Structure and Properties of a High-Entropy Ti-Zr-Hf-Ni-Co-Cu Alloy Obtained by Mechanical Alloying and Spark Plasma Sintering

In this paper, the synthesis of a high-entropy Ti-Zr-Hf-Ni-Co-Cu alloy (HEA) by powder metallurgy (PM) methods was investigated. This alloy is prospective from high-temperature shape memory effect point of view. The composition of (TiZrHf)(50)Ni25Co10Cu15 was chosen for the study as it promised to show high functional properties. In order to synthesize the alloy, spark plasma sintering (SPS) of its spherical powder was used. The spherical powders were previously obtained by mechanical alloying of elemental powders and subsequent plasma spheroidization (PS). It was shown that the structure of the bulk samples consisted of B2-TiNi-type austenite, low-melting eutectic CuZr and C15 Laves phase.
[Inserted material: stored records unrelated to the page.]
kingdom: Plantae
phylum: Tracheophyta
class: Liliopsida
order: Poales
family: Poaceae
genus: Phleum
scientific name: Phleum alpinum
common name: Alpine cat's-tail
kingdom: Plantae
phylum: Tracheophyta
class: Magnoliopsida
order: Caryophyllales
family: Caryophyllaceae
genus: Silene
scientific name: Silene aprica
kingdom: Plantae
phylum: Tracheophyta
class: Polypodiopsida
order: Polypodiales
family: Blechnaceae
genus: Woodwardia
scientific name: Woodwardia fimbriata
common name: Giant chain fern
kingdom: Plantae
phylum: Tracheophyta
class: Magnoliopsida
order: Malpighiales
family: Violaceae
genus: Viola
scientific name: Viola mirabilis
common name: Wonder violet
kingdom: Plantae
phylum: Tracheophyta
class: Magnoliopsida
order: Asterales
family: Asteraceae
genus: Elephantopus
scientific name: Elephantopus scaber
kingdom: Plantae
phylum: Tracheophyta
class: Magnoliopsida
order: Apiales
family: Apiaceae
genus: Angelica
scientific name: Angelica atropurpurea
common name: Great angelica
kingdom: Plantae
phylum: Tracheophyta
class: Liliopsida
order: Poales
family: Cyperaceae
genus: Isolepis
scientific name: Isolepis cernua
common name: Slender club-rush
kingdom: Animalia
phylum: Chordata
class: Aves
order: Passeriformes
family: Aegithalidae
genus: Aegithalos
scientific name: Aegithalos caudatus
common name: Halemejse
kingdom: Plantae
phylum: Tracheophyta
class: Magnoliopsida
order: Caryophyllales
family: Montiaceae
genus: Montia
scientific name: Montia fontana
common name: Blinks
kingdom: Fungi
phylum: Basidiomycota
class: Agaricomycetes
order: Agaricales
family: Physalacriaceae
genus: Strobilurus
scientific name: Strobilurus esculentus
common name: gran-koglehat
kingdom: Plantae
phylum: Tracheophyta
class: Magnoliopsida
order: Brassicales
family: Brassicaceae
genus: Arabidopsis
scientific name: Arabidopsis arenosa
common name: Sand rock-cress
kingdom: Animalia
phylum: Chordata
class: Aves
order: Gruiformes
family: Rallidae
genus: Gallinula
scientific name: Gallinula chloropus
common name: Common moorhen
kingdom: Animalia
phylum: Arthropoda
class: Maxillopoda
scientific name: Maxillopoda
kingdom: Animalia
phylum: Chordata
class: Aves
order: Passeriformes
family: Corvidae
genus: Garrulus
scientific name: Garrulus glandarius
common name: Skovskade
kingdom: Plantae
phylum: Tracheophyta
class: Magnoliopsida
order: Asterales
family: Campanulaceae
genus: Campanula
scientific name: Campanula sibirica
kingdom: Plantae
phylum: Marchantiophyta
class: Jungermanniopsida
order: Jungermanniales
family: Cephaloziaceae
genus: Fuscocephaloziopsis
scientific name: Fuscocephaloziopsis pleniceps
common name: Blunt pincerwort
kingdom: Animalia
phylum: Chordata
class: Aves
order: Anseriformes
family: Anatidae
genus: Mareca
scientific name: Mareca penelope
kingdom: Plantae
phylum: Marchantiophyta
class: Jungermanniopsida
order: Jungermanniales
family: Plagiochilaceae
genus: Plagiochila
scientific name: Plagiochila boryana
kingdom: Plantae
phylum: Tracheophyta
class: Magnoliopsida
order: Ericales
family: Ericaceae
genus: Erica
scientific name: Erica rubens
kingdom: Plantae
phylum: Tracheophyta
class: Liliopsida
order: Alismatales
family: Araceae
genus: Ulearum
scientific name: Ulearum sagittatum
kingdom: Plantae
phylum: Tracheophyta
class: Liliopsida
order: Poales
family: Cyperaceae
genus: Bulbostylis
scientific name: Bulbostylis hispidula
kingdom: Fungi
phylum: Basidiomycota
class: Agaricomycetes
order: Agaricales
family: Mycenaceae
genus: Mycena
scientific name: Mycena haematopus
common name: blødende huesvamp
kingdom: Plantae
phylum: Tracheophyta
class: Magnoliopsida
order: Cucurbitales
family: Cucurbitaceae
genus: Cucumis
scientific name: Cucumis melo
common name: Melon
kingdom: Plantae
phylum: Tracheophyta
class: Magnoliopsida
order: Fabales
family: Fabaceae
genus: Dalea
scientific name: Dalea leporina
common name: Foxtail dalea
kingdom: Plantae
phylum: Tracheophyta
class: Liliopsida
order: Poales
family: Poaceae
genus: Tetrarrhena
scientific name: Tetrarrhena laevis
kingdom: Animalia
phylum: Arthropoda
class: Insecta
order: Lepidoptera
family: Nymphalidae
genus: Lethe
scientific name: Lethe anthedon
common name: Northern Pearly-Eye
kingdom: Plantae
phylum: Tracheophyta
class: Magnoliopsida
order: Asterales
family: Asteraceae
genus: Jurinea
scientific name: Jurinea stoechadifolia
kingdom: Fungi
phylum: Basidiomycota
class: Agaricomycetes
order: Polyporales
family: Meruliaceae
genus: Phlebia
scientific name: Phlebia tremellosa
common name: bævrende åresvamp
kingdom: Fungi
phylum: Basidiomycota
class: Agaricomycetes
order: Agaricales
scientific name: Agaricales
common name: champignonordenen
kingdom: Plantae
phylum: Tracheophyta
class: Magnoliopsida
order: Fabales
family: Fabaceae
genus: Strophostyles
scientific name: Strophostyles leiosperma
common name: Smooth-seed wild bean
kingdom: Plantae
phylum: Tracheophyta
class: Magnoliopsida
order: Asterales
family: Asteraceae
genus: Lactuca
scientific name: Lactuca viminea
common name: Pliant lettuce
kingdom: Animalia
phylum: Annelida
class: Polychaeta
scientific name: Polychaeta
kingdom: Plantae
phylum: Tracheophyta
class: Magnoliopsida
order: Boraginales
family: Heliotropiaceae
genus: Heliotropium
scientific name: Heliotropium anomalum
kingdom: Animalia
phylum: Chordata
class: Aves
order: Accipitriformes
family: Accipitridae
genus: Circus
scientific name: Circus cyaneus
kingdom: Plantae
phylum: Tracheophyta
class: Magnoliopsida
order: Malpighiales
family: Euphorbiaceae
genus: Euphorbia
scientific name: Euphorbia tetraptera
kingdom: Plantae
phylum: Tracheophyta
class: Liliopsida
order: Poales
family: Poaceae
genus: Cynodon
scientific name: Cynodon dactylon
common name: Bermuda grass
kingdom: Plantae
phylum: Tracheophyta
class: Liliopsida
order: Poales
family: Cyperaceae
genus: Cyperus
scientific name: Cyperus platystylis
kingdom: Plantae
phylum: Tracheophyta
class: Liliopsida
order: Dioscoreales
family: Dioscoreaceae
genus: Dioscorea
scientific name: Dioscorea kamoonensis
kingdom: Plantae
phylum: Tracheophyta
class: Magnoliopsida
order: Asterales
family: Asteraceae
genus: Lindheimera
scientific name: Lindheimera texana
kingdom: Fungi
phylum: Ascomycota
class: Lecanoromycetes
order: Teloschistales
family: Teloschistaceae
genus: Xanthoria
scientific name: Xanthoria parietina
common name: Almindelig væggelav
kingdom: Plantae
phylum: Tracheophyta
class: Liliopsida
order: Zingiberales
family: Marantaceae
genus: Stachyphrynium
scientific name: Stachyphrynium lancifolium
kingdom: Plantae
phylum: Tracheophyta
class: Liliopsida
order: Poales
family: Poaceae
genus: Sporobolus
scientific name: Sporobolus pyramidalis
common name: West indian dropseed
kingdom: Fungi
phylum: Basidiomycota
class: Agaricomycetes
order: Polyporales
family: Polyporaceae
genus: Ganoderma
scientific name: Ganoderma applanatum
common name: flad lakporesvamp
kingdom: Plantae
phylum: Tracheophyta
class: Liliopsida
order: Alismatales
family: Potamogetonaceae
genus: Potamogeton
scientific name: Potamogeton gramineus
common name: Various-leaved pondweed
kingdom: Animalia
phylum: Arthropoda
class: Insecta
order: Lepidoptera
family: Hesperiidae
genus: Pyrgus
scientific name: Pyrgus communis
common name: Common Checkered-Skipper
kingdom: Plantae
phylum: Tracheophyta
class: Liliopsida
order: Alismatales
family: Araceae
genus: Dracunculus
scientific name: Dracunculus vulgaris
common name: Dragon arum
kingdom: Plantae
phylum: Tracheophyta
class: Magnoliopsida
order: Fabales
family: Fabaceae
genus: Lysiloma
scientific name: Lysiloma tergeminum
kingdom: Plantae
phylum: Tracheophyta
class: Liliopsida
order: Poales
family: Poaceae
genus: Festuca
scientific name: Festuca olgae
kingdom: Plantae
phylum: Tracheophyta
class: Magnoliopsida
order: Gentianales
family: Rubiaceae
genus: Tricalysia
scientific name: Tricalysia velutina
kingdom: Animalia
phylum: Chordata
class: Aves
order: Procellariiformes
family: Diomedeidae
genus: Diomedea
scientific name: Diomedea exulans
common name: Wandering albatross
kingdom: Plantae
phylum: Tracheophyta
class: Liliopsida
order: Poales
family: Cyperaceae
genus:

The eutectic, which precipitates during the SPS process, prevents deforming spherical particles and leads to low mechanical properties since the material does not work as a monolith one. The compressive ultimate stress was 425 +/- 15 MPa. However, the hardness of more than 600 HV that is higher than for any binary intermetallic compounds consisted of the HEA elements promises good prospects of PM methods for production of such alloys. For this purpose, a problem of high oxygen content that also results in the liability to brittle fracture should be solved.